I was shocked when I picked up the Western red cedar. So much for this project costing “far less.” Cedar had roughly doubled in price since the first table. But, so what? It was for the grandbabies. That’s always good justification.
Memorial Day weekend, 2014, I had the wood, the shop was clean, Brenda was out of town, the Forrest Woodworker II was sharp, and I thought, “I can start Friday night after work, go all day Saturday plus Monday and probably be finished by the evening of Memorial Day.”
I’m writing this January 25, 2017, and I just loaded the pieces onto the trailer last week. It was not a long-weekend task.
It was a fun project, though. One of the great things about having young grandchildren as your “customers”… they don’t keep track of time.
In fact, a serendipitous thing happened between 2014 and now. Granddaughter Audrey learned the term, al fresco, an Italian phrase that means “in the fresh air,” and she loves dining outside on the deck whenever she can. She and her little brother, Owen, will love sitting at their new al fresco table.
There were some interesting experiences during the two-plus years of this build, and I’d like to share some of them with you.

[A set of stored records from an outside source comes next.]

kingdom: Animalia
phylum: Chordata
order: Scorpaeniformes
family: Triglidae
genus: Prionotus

First, I learned that, although cedar’s price was up, the quality went down. Knots, on the one hand, are simply part of working with cedar. I knew that when I chose the medium. Other defects were not so expected.
Like the giant void that appeared in the edge after circle-cutting the top with a router.
I suppose that black epoxy is going to become a “trademark” for me, as I seem to find a way to incorporate it in nearly every project, much like Ernie Conover uses ebony plugs in the center of his drawer pulls. But, I’m used to having a defect to fill that provides its own retaining wall, such as a knot that has fallen out. To fix this edge, I was going to have to provide a wall. As Steven Johnson would say, I “noodled” on it for a while, and came up with this plan. Start with a curved retaining wall. As someone who finds roadside buckets nearly every time he gets in the car, I wasn’t shy about cutting a bucket to pieces. The shape is already curved, and, even though it isn’t the same diameter as the 48″ top, it is flexible. I cut enough of it to go well beyond the defect, stretched it tight with clamps, then put pan-head screws through pre- drilled holes in the bucket-dam, into the edge of the table, applying even more tension. The defect was bad enough that it went all the way through, so I needed another dam on the bottom of the table. For that, I used some off-brand Play-Doh. Building up epoxy in seven layers, I gradually filled the void. I was hoping that I’d avoid bubbles by using thin coats of epoxy. Alas, there were some, but they were small and not terribly noticeable. Epoxy is sandpaper-friendly, so no techniques have to be changed to accommodate it.